• _Material to process_
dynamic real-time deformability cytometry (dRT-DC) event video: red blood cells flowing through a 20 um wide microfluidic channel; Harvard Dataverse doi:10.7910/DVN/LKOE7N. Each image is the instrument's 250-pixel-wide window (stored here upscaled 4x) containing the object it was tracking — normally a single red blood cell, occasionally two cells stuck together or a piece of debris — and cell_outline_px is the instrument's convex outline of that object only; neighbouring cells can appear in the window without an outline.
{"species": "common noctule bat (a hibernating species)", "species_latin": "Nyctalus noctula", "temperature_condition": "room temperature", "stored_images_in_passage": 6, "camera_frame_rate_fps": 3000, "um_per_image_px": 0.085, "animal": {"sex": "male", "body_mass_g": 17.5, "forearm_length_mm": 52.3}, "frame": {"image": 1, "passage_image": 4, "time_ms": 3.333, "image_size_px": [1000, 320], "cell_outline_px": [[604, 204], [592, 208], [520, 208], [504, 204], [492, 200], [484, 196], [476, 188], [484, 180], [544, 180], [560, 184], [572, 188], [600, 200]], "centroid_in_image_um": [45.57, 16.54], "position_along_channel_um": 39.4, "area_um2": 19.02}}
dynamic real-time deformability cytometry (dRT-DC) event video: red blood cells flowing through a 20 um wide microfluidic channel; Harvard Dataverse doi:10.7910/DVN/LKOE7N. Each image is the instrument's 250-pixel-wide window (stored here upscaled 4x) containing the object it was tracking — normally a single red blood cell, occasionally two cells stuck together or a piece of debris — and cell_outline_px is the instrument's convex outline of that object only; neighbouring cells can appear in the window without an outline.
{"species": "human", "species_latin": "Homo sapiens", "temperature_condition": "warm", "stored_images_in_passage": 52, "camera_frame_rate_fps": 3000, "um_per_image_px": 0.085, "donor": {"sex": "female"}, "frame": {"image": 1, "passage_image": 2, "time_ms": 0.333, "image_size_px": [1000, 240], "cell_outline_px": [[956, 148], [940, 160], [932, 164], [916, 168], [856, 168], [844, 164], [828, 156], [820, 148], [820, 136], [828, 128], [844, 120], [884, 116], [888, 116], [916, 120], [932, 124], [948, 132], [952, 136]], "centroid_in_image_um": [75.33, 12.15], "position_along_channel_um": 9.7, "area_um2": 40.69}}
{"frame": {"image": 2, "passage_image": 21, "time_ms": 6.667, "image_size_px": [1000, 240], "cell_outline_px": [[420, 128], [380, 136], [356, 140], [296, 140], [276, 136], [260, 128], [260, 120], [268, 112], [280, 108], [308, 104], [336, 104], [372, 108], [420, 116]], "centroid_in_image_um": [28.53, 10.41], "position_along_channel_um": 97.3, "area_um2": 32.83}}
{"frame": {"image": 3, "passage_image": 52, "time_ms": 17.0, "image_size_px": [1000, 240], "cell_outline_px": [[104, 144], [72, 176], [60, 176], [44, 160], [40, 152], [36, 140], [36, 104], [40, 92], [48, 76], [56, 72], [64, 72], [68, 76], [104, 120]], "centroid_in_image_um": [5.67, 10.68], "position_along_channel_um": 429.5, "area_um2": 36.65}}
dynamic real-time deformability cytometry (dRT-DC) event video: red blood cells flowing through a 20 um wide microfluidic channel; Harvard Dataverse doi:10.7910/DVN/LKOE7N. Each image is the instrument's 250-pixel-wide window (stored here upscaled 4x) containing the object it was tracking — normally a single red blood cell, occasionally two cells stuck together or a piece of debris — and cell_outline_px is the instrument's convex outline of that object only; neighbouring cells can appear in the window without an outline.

• _Instructions to follow_
Repeat the material word for word, in full.

• _Complete output_
dynamic real-time deformability cytometry (dRT-DC) event video: red blood cells flowing through a 20 um wide microfluidic channel; Harvard Dataverse doi:10.7910/DVN/LKOE7N. Each image is the instrument's 250-pixel-wide window (stored here upscaled 4x) containing the object it was tracking — normally a single red blood cell, occasionally two cells stuck together or a piece of debris — and cell_outline_px is the instrument's convex outline of that object only; neighbouring cells can appear in the window without an outline.
{"species": "common noctule bat (a hibernating species)", "species_latin": "Nyctalus noctula", "temperature_condition": "room temperature", "stored_images_in_passage": 6, "camera_frame_rate_fps": 3000, "um_per_image_px": 0.085, "animal": {"sex": "male", "body_mass_g": 17.5, "forearm_length_mm": 52.3}, "frame": {"image": 1, "passage_image": 4, "time_ms": 3.333, "image_size_px": [1000, 320], "cell_outline_px": [[604, 204], [592, 208], [520, 208], [504, 204], [492, 200], [484, 196], [476, 188], [484, 180], [544, 180], [560, 184], [572, 188], [600, 200]], "centroid_in_image_um": [45.57, 16.54], "position_along_channel_um": 39.4, "area_um2": 19.02}}
dynamic real-time deformability cytometry (dRT-DC) event video: red blood cells flowing through a 20 um wide microfluidic channel; Harvard Dataverse doi:10.7910/DVN/LKOE7N. Each image is the instrument's 250-pixel-wide window (stored here upscaled 4x) containing the object it was tracking — normally a single red blood cell, occasionally two cells stuck together or a piece of debris — and cell_outline_px is the instrument's convex outline of that object only; neighbouring cells can appear in the window without an outline.
{"species": "human", "species_latin": "Homo sapiens", "temperature_condition": "warm", "stored_images_in_passage": 52, "camera_frame_rate_fps": 3000, "um_per_image_px": 0.085, "donor": {"sex": "female"}, "frame": {"image": 1, "passage_image": 2, "time_ms": 0.333, "image_size_px": [1000, 240], "cell_outline_px": [[956, 148], [940, 160], [932, 164], [916, 168], [856, 168], [844, 164], [828, 156], [820, 148], [820, 136], [828, 128], [844, 120], [884, 116], [888, 116], [916, 120], [932, 124], [948, 132], [952, 136]], "centroid_in_image_um": [75.33, 12.15], "position_along_channel_um": 9.7, "area_um2": 40.69}}
{"frame": {"image": 2, "passage_image": 21, "time_ms": 6.667, "image_size_px": [1000, 240], "cell_outline_px": [[420, 128], [380, 136], [356, 140], [296, 140], [276, 136], [260, 128], [260, 120], [268, 112], [280, 108], [308, 104], [336, 104], [372, 108], [420, 116]], "centroid_in_image_um": [28.53, 10.41], "position_along_channel_um": 97.3, "area_um2": 32.83}}
{"frame": {"image": 3, "passage_image": 52, "time_ms": 17.0, "image_size_px": [1000, 240], "cell_outline_px": [[104, 144], [72, 176], [60, 176], [44, 160], [40, 152], [36, 140], [36, 104], [40, 92], [48, 76], [56, 72], [64, 72], [68, 76], [104, 120]], "centroid_in_image_um": [5.67, 10.68], "position_along_channel_um": 429.5, "area_um2": 36.65}}
dynamic real-time deformability cytometry (dRT-DC) event video: red blood cells flowing through a 20 um wide microfluidic channel; Harvard Dataverse doi:10.7910/DVN/LKOE7N. Each image is the instrument's 250-pixel-wide window (stored here upscaled 4x) containing the object it was tracking — normally a single red blood cell, occasionally two cells stuck together or a piece of debris — and cell_outline_px is the instrument's convex outline of that object only; neighbouring cells can appear in the window without an outline.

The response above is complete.